The Red Bank Rockers would tour extensively between 1981 and 1984, including an appearance on the Alan Thicke's late night TV show Thicke of the Night. Also during this period, Bowen lent his vocals to Little Steven & the Disciples of Souls album Men Without Women, the Bruce Springsteen-produced Gary U.S. Bonds album On the Line and the Garry Tallent of the E Street Band-produced album We've Got the Love.

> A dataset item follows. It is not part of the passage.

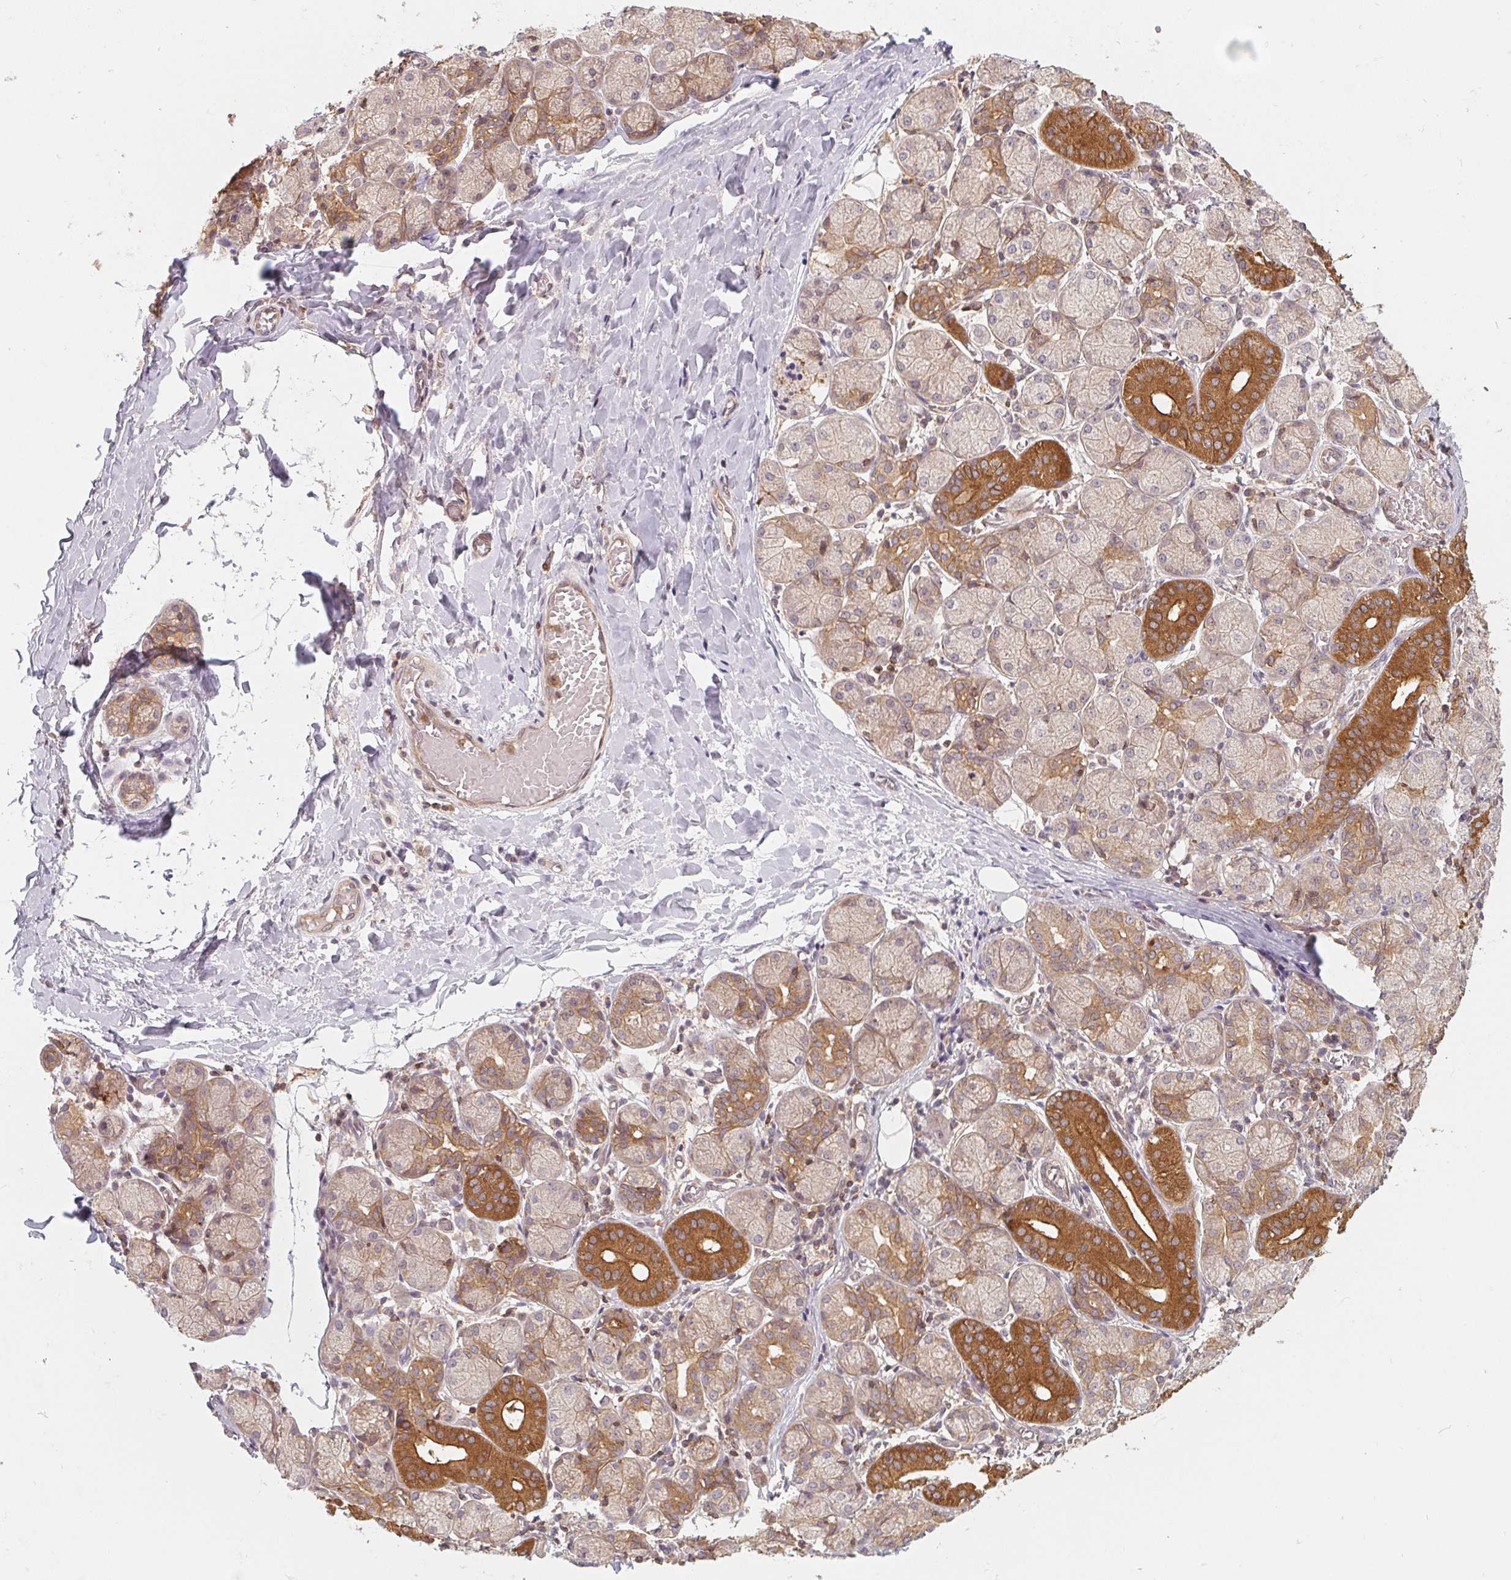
{"staining": {"intensity": "moderate", "quantity": "25%-75%", "location": "cytoplasmic/membranous"}, "tissue": "salivary gland", "cell_type": "Glandular cells", "image_type": "normal", "snomed": [{"axis": "morphology", "description": "Normal tissue, NOS"}, {"axis": "topography", "description": "Salivary gland"}, {"axis": "topography", "description": "Peripheral nerve tissue"}], "caption": "Normal salivary gland was stained to show a protein in brown. There is medium levels of moderate cytoplasmic/membranous positivity in approximately 25%-75% of glandular cells. (DAB = brown stain, brightfield microscopy at high magnification).", "gene": "ANKRD13A", "patient": {"sex": "female", "age": 24}}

One of the highlights of Bruce Springsteen's 1985 Born in the U.S.A. multi-night Meadowland's engagement at Giants Stadium was JT's appearance singing “Woman’s Got the Power” alongside Springsteen
. Bowen had fronted many bands as well during this period: notably The Shore Patrol with Asbury Jukes Saxophone player Ed Manion and former E Street drummer Ernest Carter. In the early 1990s, he also had toured Japan with the band Joey Leone's Chop Shop.

===2010s===
In Jan 2011, he performed at Clarence Clemons 69th Birthday Bash at the Hard Rock Cafe Seminole in Hollywood, Fla. He then reemerged on the Asbury Park Music Scene on April 3, 2011, with a sold out Stone Pony show with the Sensational Soul Cruisers. On July 17, 2011, Bowen and the Soul Cruisers were joined on stage at the Wonder Bar by Bruce Springsteen at a tribute show to Clarence Clemons. On October 22, 2011, he joined Springsteen again at the Stone Pony for the Third Annual Boston College Bar Band Bash.